## EXERCISE DIRECTIONS:
Note every line in the entries that contains the string "service", and copy it.

## AVAILABLE RECORDS:
- - -
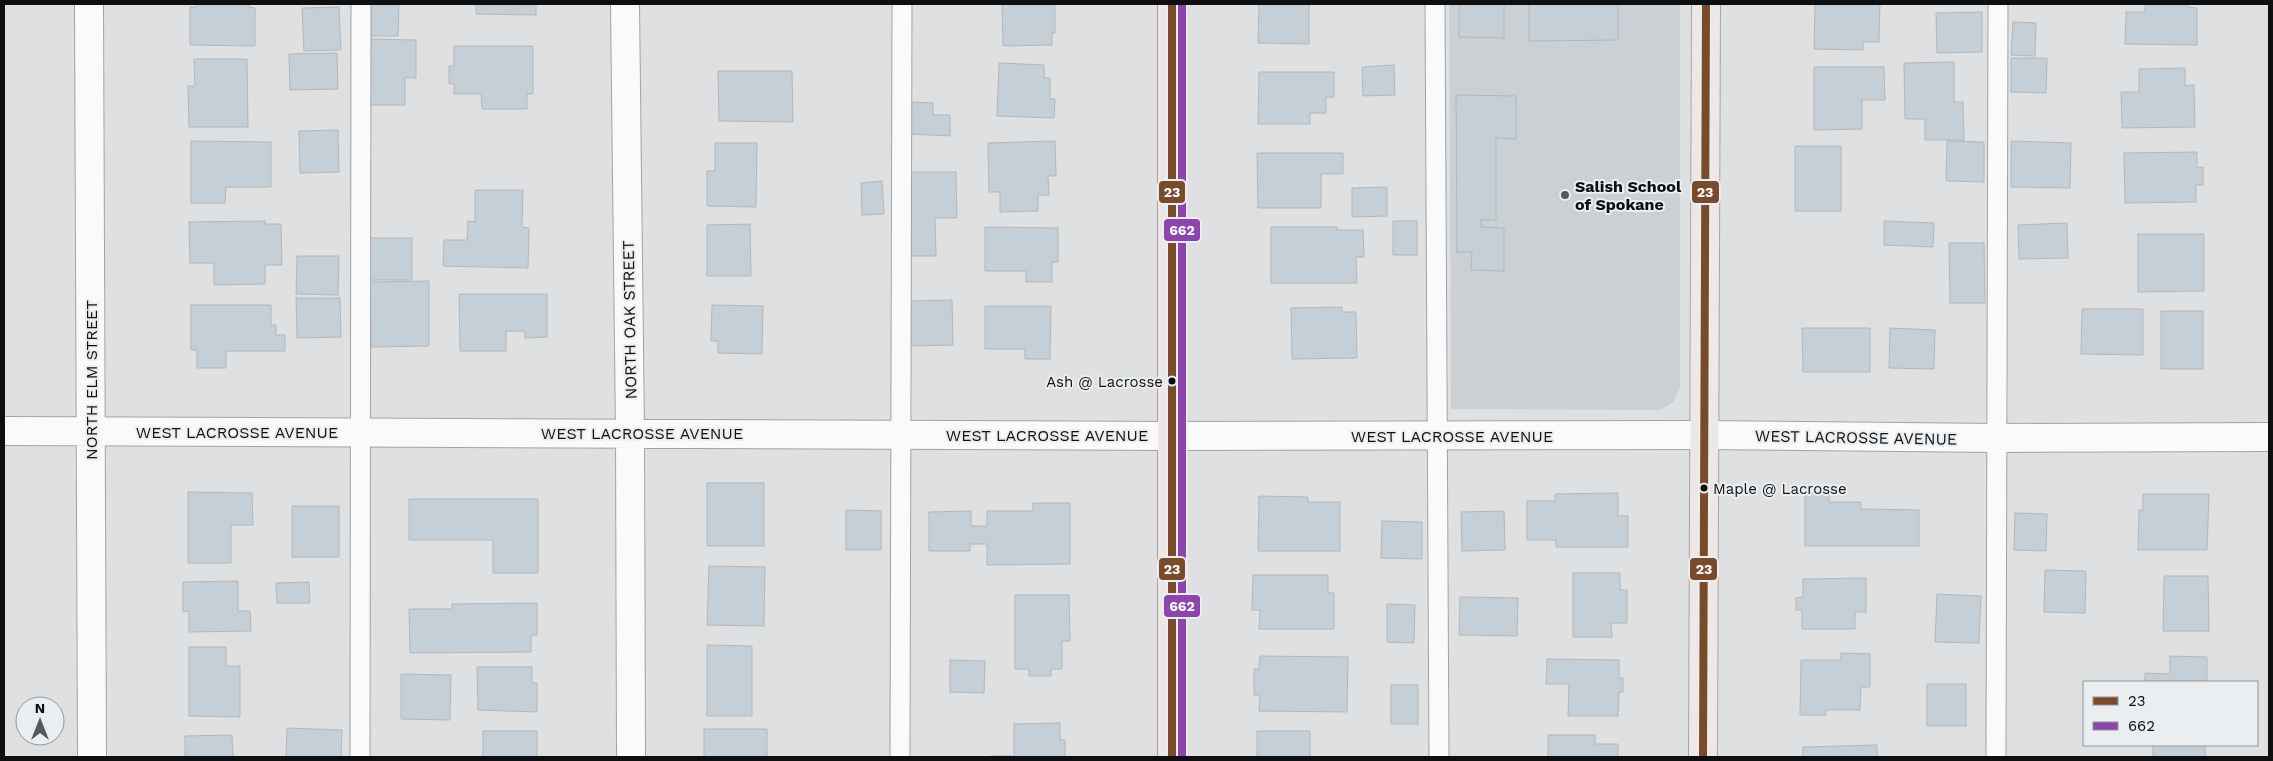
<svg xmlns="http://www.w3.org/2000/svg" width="2273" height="761" font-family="'Work Sans',sans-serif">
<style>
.built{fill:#cbd0d4}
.building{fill:#c4cfd8;stroke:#b5b6b7}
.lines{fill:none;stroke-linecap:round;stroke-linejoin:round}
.service-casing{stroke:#a2a3a4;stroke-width:21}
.minor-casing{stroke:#a2a3a4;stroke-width:30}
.primary-casing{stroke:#aba49d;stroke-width:30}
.service{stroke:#fafafb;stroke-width:19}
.minor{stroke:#fafafb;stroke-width:28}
.primary{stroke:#ede8e5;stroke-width:28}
.bus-1-casing{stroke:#ebeef0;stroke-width:11}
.bus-2-casing{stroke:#ebeef0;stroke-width:11}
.bus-1{stroke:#7a4b2a;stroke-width:8}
.bus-2{stroke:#8e44ad;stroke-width:8}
.poi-dot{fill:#57585a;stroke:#ebeef0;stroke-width:2}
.bus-dot{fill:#0e0f10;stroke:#ebeef0;stroke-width:2}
.labels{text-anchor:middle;stroke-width:4;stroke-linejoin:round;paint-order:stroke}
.bus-label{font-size:15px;fill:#0e0f10;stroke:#ebeef0;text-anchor:end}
.poi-label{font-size:16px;font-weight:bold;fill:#0e0f10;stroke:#ebeef0;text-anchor:start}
.street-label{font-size:16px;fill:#0e0f10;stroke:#ebeef0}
.line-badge{stroke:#ebeef0;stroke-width:2}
.badge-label{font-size:14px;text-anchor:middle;font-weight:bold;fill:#fff}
</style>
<rect width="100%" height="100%" fill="#dfe0e2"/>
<path class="built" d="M1449 4H1680V387L1674 401 1661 410 1451 409Z"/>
<path class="building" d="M197 4H249V7L255 8V46L190 45V7H197Z
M367 4H399L398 36H367Z
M476 4H536V15L476 14Z
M1002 4H1055V33H1052V45L1003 46Z
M1259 4H1309V44L1258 43Z
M1459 4H1504V38L1459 37Z
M1529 4H1618V40L1529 41Z
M1815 4H1880L1879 42H1863V50L1814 49Z
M2145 4H2187V7L2197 8V45L2125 44 2126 12H2145Z
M339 7 341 50 304 51 302 8Z
M1982 12V52L1937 53 1936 13Z
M2013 22 2036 23 2035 56 2011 55Z
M368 39 416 40V78H405V105H367Z
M454 46H533V94H527V109H482L481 94H454V84H449V66H454Z
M337 53 338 89 290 90 289 54Z
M2011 58H2047L2046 93 2011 92Z
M194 59H247L248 127H189L188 86H195Z
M1954 62V102H1963L1964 140H1925V119H1905L1904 63Z
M999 63 1044 65V78H1050V99H1055L1054 118 997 116Z
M1394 65 1395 95 1363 96 1362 67Z
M1814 67H1884L1885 100H1862V129L1814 130Z
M2185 68V86L2194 85 2195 127 2122 128 2121 92H2139V69Z
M718 71H792L793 122 719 121Z
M1259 72H1334V97H1326V113H1310V124H1258Z
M1456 95 1516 96V139L1496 138V220H1481V227L1504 228V271L1471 270 1472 252H1457Z
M911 102 933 103V115H950V136L910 134Z
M338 130 339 172 300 173 299 131Z
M191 141 271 142V187H226L225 203H191Z
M1055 141 1056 176H1048L1049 195H1038V211L1000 212V192H989L988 143Z
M1947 141 1984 142V182L1946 181Z
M2011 141 2071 143 2070 188 2011 187Z
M715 143H757L756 207 707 206V171H715Z
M1795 146H1841V211H1795Z
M2197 152V168L2203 167V185H2196V202L2125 203 2124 153Z
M1257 153H1343V174H1321V208H1258Z
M909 172H956L957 218H935L936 256H910Z
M882 181 884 214 862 215 861 183Z
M1387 187V216L1352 217V188Z
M475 190H523L522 227 529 228 528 268 443 266 444 240H467L468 221 475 222Z
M265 221V224H281L282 265H265V284L214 285V263H190L189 222Z
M1393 221H1417V255H1393Z
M1884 221 1934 223 1933 247 1884 245Z
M2067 223 2068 258 2019 259 2018 225Z
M750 224 751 276H707V225Z
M985 227 1058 228V262H1052V282H1026V271H985Z
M1271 227H1337V230H1363L1364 257H1356L1357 283H1271Z
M2138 234H2204V291L2138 292Z
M370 238H412V280H370Z
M1949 243H1984L1985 303H1950Z
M297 256H339L338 295 296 294Z
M429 281V346L371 347 370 282Z
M459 294H547V337L525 338V331H506V351H460Z
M296 298H340L341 337 297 338Z
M952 300 953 345 910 346 909 301Z
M191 305H271V325H276V335H285V351H226V368H197V350H191Z
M712 305 763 306 762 354 718 353V341H711Z
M985 306H1051L1050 359H1025V349H985Z
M1342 307V312H1356L1357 358 1292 359 1291 308Z
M2082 309H2143V355L2081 354Z
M2161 311H2203V369H2161Z
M1802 328H1870V372H1803Z
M1890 328 1935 330 1934 369 1889 368Z
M707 483H764V546H707Z
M188 492 252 493 253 525H231V563H188Z
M1618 493V516H1628V547H1556V540H1527V501H1555V494Z
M1805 493H1829V502H1861V509L1919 510V546H1805Z
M2143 494H2209L2207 550H2138L2139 510H2143Z
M1259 496 1308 497V502H1340V551H1258Z
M409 499H538V573H493V540H409Z
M1033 503H1070V564L987 565V544H970V551H929V512L971 511V526H987V511H1033Z
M292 506H339V557H292Z
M846 510 881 511V550H846Z
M1504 511 1505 550 1462 551 1461 512Z
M2015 513 2047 514 2046 551 2014 550Z
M1382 521 1422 522V559L1381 558Z
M709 566 765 567 764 626 707 625Z
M2045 570 2086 571 2085 613 2044 612Z
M1573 573H1620V590H1627V623H1611L1612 637H1573Z
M1253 575H1328V593H1334V629H1259L1260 610H1252Z
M2164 576H2208L2209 631H2163Z
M1866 578V612H1855V629H1802V610H1796V598L1803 597V579Z
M238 581V611H250L251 631 189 632V611L183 612V582Z
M309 582 310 603H277L276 583Z
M1937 594 1981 596 1979 643 1935 642Z
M1015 595H1069L1070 641H1062V669H1051V676H1029V669H1015Z
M1460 597 1518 598 1517 636 1459 635Z
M537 603V635H531V652L410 653 409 609H452V604Z
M1387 604 1415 605 1414 643 1387 642Z
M707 645 752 646V716H707Z
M189 647H226V666H240V717L189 716Z
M1841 653 1870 654V687H1861L1860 710H1826V715H1800L1801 660H1841Z
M1260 656 1348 657 1347 712 1259 711 1260 695H1254V669H1259Z
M2170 656 2207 657V682H2145V673L2170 674Z
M1547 659 1619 660V678H1623V692H1619L1618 716H1568L1569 684H1546Z
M950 660 985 661 984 693 950 692Z
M477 667H532V683H537V712L478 710Z
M401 674 451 675 450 720 401 719Z
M1927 684H1966V726H1927Z
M1391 685H1418V724H1391Z
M1060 723V740H1065V757H990V756H1014V724Z
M287 728 342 730 341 757H286Z
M704 729H767V757H704Z
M483 731H537V757H483Z
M1257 731H1310V757H1257Z
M232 735 233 757H185V736Z
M1548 735H1595V744H1618V757H1548Z
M1877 745V757H1803V747Z
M2153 745H2205V757H2153Z"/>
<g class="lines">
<defs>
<path id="service" d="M1435 4 1439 757
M360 757 361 4
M900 757 902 4
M1996 757 1998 4"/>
<path id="minor" d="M89 4 92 757
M625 4 630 432 631 757
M4 431 1171 436 1704 435 1998 438 2269 437"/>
<path id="primary" d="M1172 757V4
M1703 757 1706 4"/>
</defs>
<use href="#service" class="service-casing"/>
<use href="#minor" class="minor-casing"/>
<use href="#primary" class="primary-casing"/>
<use href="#service" class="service"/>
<use href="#minor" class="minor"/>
<use href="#primary" class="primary"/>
<defs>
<path id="bus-1" d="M1172 4V757
M1703 757 1706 4"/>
<path id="bus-2" d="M1182 4V757"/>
</defs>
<use href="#bus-1" class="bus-1-casing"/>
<use href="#bus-2" class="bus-2-casing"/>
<use href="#bus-1" class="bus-1"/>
<use href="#bus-2" class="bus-2"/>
</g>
<circle class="poi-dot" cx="1565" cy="195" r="5"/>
<g class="bus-dot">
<circle cx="1172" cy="381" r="4.5"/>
<circle cx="1704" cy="488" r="4.5"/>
</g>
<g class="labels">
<g class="bus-label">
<text x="1163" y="387">Ash @ Lacrosse</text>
<text x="1713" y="494" text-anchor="start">Maple @ Lacrosse</text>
</g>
<g class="poi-label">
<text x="1575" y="192">Salish School<tspan x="1575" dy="18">of Spokane</tspan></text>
</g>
<g class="street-label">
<text transform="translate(629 320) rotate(-91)" y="6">NORTH OAK STREET</text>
<text transform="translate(91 380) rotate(-90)" y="6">NORTH ELM STREET</text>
<text x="237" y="438">WEST LACROSSE AVENUE</text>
<text x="642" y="439">WEST LACROSSE AVENUE</text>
<text x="1047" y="441">WEST LACROSSE AVENUE</text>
<text x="1452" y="442">WEST LACROSSE AVENUE</text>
<text transform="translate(1856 437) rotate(1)" y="6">WEST LACROSSE AVENUE</text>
</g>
</g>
<g class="line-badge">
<rect x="1158" y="180" width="28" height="24" rx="5" fill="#7a4b2a"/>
<rect x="1691" y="180" width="29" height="24" rx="5" fill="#7a4b2a"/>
<rect x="1163" y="218" width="38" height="24" rx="5" fill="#8e44ad"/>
<rect x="1158" y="557" width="28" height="24" rx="5" fill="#7a4b2a"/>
<rect x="1689" y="557" width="29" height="24" rx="5" fill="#7a4b2a"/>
<rect x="1163" y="594" width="38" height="24" rx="5" fill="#8e44ad"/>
</g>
<g class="badge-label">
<text x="1172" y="197">23</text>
<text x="1705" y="197">23</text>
<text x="1182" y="235">662</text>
<text x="1172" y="574">23</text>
<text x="1704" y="574">23</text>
<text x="1182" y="611">662</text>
</g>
<rect width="2273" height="761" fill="none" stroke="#0e0f10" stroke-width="10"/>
<rect x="2083" y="681" width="175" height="65" fill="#ebeef0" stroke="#939596"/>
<rect x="2093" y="697" width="25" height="8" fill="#7a4b2a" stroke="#939596"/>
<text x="2128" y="706" font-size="15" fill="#0e0f10">23</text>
<rect x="2093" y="722" width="25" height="8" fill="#8e44ad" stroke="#939596"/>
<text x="2128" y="731" font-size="15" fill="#0e0f10">662</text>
<g transform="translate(40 721)"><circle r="24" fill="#ebeef0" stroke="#939596"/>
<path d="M0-4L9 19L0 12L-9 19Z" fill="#57585a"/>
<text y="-8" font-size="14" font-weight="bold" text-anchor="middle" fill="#0e0f10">N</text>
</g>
</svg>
- - -
## EXERCISE RESULT:
.service-casing{stroke:#a2a3a4;stroke-width:21}
.service{stroke:#fafafb;stroke-width:19}
<path id="service" d="M1435 4 1439 757
<use href="#service" class="service-casing"/>
<use href="#service" class="service"/>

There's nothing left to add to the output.